JAKARTA – Kepala Korps Lalu Lintas (Kakorlantas) Polri, Irjen Agus Suryonugroho, mengaku bangga karena Penerimaan Negara Bukan Pajak (PNBP) dari denda tilang kendaraan bermotor akhirnya bisa digunakan tiga lembaga penegak hukum, yakni Polri, Kejaksaan Agung (Kejagung), dan Mahkamah Agung (MA).
Menurut Agus, kebijakan denda tilang yang kini bisa digunakan oleh tiga lembaga hukum merupakan sejarah baru. Jenderal bintang dua tersebut menilai keberhasilan pemanfaatan bersama PNBP tilang adalah bukti nyata sinergisitas penegak hukum.

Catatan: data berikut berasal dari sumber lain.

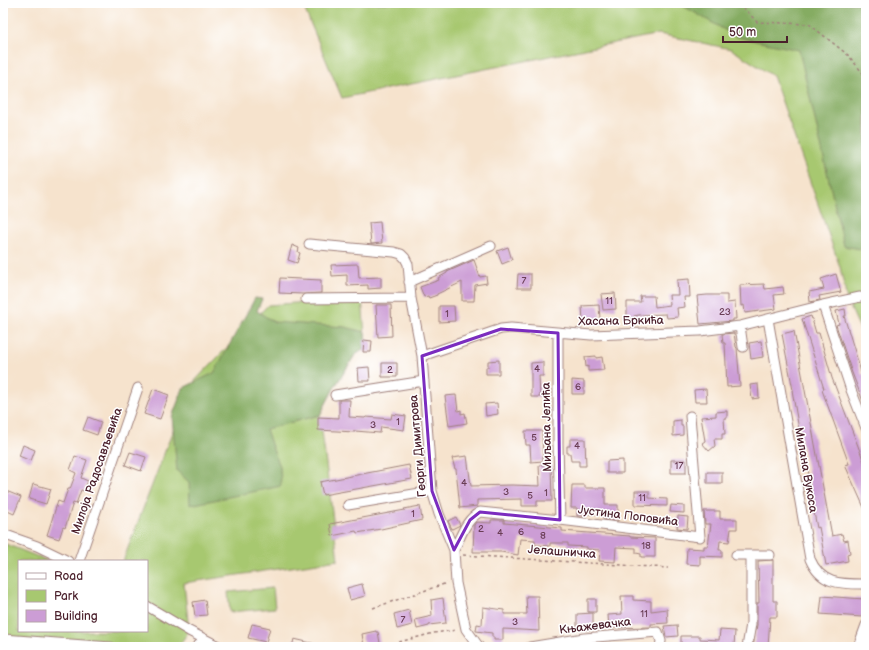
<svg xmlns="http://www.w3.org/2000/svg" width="869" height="650" font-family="'Balsamiq Sans',sans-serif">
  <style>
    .green { fill: #a7c870; stroke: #78744e }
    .forest { fill: #85ac62; stroke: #686646 }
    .building { fill: #cc9dd5 }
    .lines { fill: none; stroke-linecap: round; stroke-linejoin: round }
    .minor-casing { stroke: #a0817c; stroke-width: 11 }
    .path { stroke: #a0817c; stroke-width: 1.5; stroke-dasharray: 3 3; stroke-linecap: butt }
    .minor { stroke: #fff; stroke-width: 9 }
    .marked { fill: none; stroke: #7b2cbf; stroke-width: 3; stroke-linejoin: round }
    .labels { text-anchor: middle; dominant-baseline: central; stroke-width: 3; stroke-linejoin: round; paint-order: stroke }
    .number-label { font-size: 10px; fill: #6a3e56 }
    .street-label { font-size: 12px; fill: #4a1f2b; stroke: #fff }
  </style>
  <rect width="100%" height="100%" fill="#fff"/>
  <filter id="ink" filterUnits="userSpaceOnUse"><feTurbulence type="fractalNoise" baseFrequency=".025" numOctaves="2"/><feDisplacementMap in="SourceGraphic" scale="8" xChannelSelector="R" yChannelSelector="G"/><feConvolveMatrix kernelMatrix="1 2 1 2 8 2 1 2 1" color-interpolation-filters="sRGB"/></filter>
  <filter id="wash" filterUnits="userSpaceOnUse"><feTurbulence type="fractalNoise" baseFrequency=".012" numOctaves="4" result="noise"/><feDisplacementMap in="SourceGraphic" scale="16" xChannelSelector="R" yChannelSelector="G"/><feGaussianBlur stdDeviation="0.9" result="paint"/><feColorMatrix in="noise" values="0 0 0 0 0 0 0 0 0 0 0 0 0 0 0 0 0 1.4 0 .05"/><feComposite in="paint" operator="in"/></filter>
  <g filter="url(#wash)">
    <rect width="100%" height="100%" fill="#f6e3cd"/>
    <path class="green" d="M302 3H866V342L847 300 840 267 773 76 731 49 659 34 342 98Z
      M362 298 366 348 355 355 334 388 320 415 338 560 184 583 189 631 178 647H3V543L49 561H19V631H147V561H123L190 386 268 305Z
      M273 588 275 608 230 612 228 592Z"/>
    <path class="forest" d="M497 3H676L500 6Z
      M678 3H866V250L844 246 799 50 737 37Z
      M255 298 262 299 257 311 274 322 345 327 365 332 366 348 355 355 334 388 320 415 266 429 273 450 280 466 281 486 190 505 189 482 177 471 172 417 183 388 214 373Z"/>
    <g id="blocks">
      <path class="building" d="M380 222 382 243 371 244 369 223Z
        M292 245 299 248 298 252 300 253 297 263 288 260Z
        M508 247 512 260 502 264 497 251Z
        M474 260 480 277 486 276 487 283 475 285 474 301H462V282L437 294V295L429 298 428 296 424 297 420 287 439 280 438 278 447 273V272Z
        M358 264 359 278 381 277V288L368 289V285L347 286V275L332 276 331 265Z
        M518 274H531V288H517Z
        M836 274 841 292 819 296 820 300 810 302 809 292 824 289 821 279Z
        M280 278 321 280V293L303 294 279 293Z
        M689 279 690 297H684L685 307 677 308 678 317 667 318 666 314 639 315 634 316V318L627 319V302H641L640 296H654L655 307 670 305 669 295H678L677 280Z
        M764 284 765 289 783 287 784 294 774 295 776 309 745 313 744 305 741 306 740 285Z
        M615 293 616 309 603 310 601 294Z
        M707 295H727V303L735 302 736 319H733V321L700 324 697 296Z
        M376 305H391L392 336 378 337Z
        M599 305 600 320 583 322 582 306Z
        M439 306H454L455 321 439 322Z
        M845 309 846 316H844L862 375 866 373V409L851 370 836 325 839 324 836 311Z
        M811 316 816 333H819L832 378 866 467V512L845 465 849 464 822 390 824 389 802 319Z
        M794 331 832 536 842 534 844 541 848 540 850 553 847 554 848 561 826 565 819 527 817 528 813 507 808 476 809 475 798 424 792 390H793L782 334Z
        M734 333 736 347 737 348 740 386 727 387 725 343H723L722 334Z
        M364 340 372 341 371 352H363Z
        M761 341 763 357 751 359 749 343Z
        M596 356V358L602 357 604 370 588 371V366L586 367 585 357Z
        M499 360V374H486V367H488V361Z
        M543 362V376H539L540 397H531V363Z
        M382 363H397V377H382Z
        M369 367 370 381H359L358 368Z
        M572 380 584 381V394H572Z
        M758 384 759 398 752 399 750 385Z
        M153 389 169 395 160 419 144 414Z
        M706 389 707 402H695L694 390Z
        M456 395 458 411 461 410V414L465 413 467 423 449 426 445 396Z
        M339 400H350L349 417 365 418 366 417 391 419 392 414 406 416 404 430 381 427 380 433 355 431V432L318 430V417L339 418Z
        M497 403 498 414 486 416 485 404Z
        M727 411V418H724L725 434H722V439H714L715 446 709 451 702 443 705 441 701 417 716 416V412Z
        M88 417 101 422 97 435 83 430Z
        M681 420V426H683V435L673 436V421Z
        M525 431H542L543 461 531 462 530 445H526Z
        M570 439H585L586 466H579V461H571L570 453H567V446H570Z
        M23 445 35 450 31 461 19 456Z
        M130 452 146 457 141 471 125 465Z
        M75 456 87 460 81 478 88 481 84 491 81 490 76 504 73 503 65 528 63 527 59 539 47 535 58 501 63 503 68 489H70L76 473 70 470Z
        M467 456 471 486 512 485 540 486 539 465H551L552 501H537V506H522V499L477 500V506L460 508 456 469H455L452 458Z
        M623 460V473H607V461Z
        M671 460H686V473H671Z
        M409 465 412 479 323 495 320 482Z
        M707 472H722V483H707Z
        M33 484 51 489 46 504 29 499Z
        M572 485H585V488H605V505H618V521L603 519 604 514H584V516H577V508H571Z
        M6 491 21 497 14 514 3 509V499Z
        M635 491H649V498L667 499V506L635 505Z
        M671 505 684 506V513L670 512Z
        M420 506 422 520 381 529 357 533 356 531 332 536 330 524 405 510 404 509Z
        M704 511H720V519H737V529H731L729 542 720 541 719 550H722V557L700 556V565L686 564 687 548 704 549V546H708L711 524H705Z
        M678 516 688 517 687 529 677 528Z
        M456 517 460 525 452 529 448 521Z
        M491 520H504V523L562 528V531L630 536V537L655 538V557H641V554L636 553V548L616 547 615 562 599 561 600 550 587 549V547L568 546V543H550V546L535 545V540L520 539 518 555 501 552H473L474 525 476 522 491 523Z
        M773 560V601H777V617H770L768 647H753L757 625V603H759L758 561Z
        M362 584 365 596 350 600 347 588Z
        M526 596H538L539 631 503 629V640H494V637H492V633L476 631 477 624 482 625 483 607 504 610V614H527Z
        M621 596H633V600L651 601V611L667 609 668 623 651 624V627L609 628 608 615 622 614Z
        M822 596 864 599 862 617 820 614Z
        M443 598 446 623 429 625V626L417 629 415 620 432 616 431 600Z
        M588 599H596V612H588Z
        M205 600 207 615 195 616 193 602Z
        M409 610 412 625 397 629 394 614Z
        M593 613V630H577V614Z
        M252 624 270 628 266 642 248 638Z
        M677 625 678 636 666 637 664 626Z
        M720 630 735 631 734 647H681V636H700V639L719 640Z
        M376 631V632H378L380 643 364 646 362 634Z
        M294 639 316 644V647H292Z"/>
    </g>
  </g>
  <g filter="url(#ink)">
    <use href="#blocks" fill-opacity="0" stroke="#a0817c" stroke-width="1"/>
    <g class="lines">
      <g class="minor-casing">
        <path id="minor" d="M309 244 394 252 401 254 405 258 408 264 411 298 422 356 432 491 439 514 454 550 456 583 466 629 479 647
          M409 282 491 246
          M306 299 411 298
          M823 305 851 390 866 428
          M768 319 810 559C821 585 841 584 866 584
          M740 326 743 347
          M558 333V444L560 520
          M422 356 501 329 511 328 591 335 700 331 740 326 823 305 860 297
          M335 395 424 381
          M348 505 432 491
          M3 534 37 546 68 561
          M454 550C461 536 466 519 480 512L560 520 700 537 690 416
          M736 555H770
          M79 561 138 388
          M147 606 189 631 220 647
          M3 639 111 647
          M196 647 205 640
          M530 647 584 638 658 632 661 641 660 647
          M747 647 751 624V555
          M858 647 866 625"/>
      </g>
      <path class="path" d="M739 3 757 22 809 24 848 55 866 77
        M463 555 668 568
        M373 608 447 583
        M399 642 434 633 457 630"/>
      <use href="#minor" class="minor"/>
    </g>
  </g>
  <path class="marked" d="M501 329 558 333 560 520 480 512 470 520 454 550 432 491 422 356Z"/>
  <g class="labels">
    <g class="number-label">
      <text x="524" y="281">7</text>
      <text x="609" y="301">11</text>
      <text x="725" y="312">23</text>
      <text x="447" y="314">1</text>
      <text x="537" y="369">4</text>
      <text x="390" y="370">2</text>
      <text x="578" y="387">6</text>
      <text x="398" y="422">1</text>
      <text x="373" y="425">3</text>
      <text x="534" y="438">5</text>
      <text x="577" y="446">4</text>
      <text x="679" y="466">17</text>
      <text x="464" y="483">4</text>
      <text x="506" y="492">3</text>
      <text x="546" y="493">1</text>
      <text x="530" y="496">5</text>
      <text x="642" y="498">11</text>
      <text x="413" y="514">1</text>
      <text x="481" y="529">2</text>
      <text x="521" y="532">6</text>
      <text x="500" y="533">4</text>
      <text x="543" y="536">8</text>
      <text x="646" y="546">18</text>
      <text x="644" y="614">11</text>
      <text x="403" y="620">7</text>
      <text x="515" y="622">3</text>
    </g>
    <g class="street-label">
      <text transform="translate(621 321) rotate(-1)">Хасана Бркића</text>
      <text transform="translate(547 427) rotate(-91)">Миљана Јелића</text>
      <text transform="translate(418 446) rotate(-95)">Георги Димитрова</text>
      <text transform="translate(806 470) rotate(80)">Милана Вукоса</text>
      <text transform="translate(97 471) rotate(-71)">Милоја Радосављевића</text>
      <text transform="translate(628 516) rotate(7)">Јустина Поповића</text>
      <text transform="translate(562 552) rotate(4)">Јелашничка</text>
      <text transform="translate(595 626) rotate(-7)">Књажевачка</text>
    </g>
  </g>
  <rect width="869" height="650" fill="none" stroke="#fff" stroke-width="16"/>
  <rect x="18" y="560" width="130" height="72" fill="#ffffff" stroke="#b7a5aa"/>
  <rect x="26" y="573" width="20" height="6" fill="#ffffff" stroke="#b7a5aa"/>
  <text x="54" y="580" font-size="12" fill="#4a1f2b">Road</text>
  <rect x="26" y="590" width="20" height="12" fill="#a7c870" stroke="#b7a5aa"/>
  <text x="54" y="600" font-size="12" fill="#4a1f2b">Park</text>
  <rect x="26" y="610" width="20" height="12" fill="#cc9dd5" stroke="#b7a5aa"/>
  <text x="54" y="620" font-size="12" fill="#4a1f2b">Building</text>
  <path d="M723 36v6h64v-6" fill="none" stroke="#4a1f2b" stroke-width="2"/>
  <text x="729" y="36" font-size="12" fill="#4a1f2b" stroke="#ffffff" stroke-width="3" paint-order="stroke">50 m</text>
</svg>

"Ini adalah pencapaian bersejarah yang menunjukkan bahwa kolaborasi lintas lembaga mampu melahirkan terobosan besar," kata Agus Suryonugroho, Kamis (9/10/2025).
"Saya memberikan apresiasi setinggi-tingginya kepada seluruh pihak, khususnya Kejaksaan Agung dan Mahkamah Agung yang bersama-sama mendukung langkah Polri. PNBP tilang kini bukan hanya sekadar angka dalam catatan negara, tetapi telah menjadi sumber daya nyata untuk mendukung peningkatan pelayanan hukum dan keselamatan lalu lintas," imbuhnya.
Sebagai informasi, setelah puluhan tahun hanya tercatat sebagai penerimaan negara tanpa dapat dimanfaatkan, kini PNBP dari denda tilang kendaraan bermotor akhirnya bisa digunakan oleh tiga lembaga penegak hukum: Polri, Kejaksaan Agung, dan Mahkamah Agung.
Kebijakan ini merupakan hasil dari proses perjalanan panjang sejak 2020. Mulanya, kebijakan tersebut pertama kali digerakkan Korlantas Polri melalui Kombes Made Agus Prasatya, dengan dukungan penuh dari Kejaksaan Agung RI dan Mahkamah Agung RI.
Sebelumnya, berdasarkan KUHAP dan UU Nomor 16 Tahun 2004 tentang Kejaksaan RI, pengelolaan PNBP tilang dilaksanakan oleh Kejaksaan. Pada praktiknya, proses penegakan hukum pelanggaran lalu lintas sesungguhnya melibatkan tiga pilar, yakni Polri sebagai penindak, Mahkamah Agung melalui pengadilan negeri, dan Kejaksaan Agung sebagai eksekutor.
Berangkat dari prinsip sinergisitas, Korlantas Polri kemudian mendorong gagasan pengelolaan PNBP tilang secara kolaboratif antar-lembaga. Selama hampir lima tahun, Made Agus Prasatya konsisten mengawal proses ini meskipun diwarnai dinamika dan berbagai pertimbangan.
Salah satu dinamika muncul pada 2022, ketika usulan Kapolri mengenai distribusi PNBP tilang belum dapat diterima Kementerian Keuangan, karena dinilai memerlukan landasan hukum yang lebih kuat dalam bentuk Inpres atau Perpres.
Kejagung dan Polri kemudian sepakat mendorong inovasi kolaborasi Criminal Justice System (CJS) dalam penyelesaian perkara pelanggaran lalu lintas melalui ETLE Nasional Presisi yang didukung pembiayaan dari PNBP tilang.
Kemudian, dibentuk tim pokja bersama yang merumuskan konsep surat bersama oleh Polri, Kejaksaan Agung, dan Mahkamah Agung. Hasilnya, ketiga lembaga sepakat membagi proporsi pemanfaatan PNBP tilang: Kejaksaan 40 persen, Mahkamah Agung 30 persen, dan Polri 30 persen.
Puncaknya, Kementerian Keuangan menerbitkan Peraturan Menteri Keuangan (PMK) Nomor 100 Tahun 2024 tentang Penyetoran dan Pencatatan PNBP dari denda pelanggaran lalu lintas. Regulasi ini resmi berlaku per 1 Januari 2025 dan menjadi dasar hukum bagi Polri, Kejaksaan, serta Mahkamah Agung untuk mengajukan izin penggunaan dana tersebut.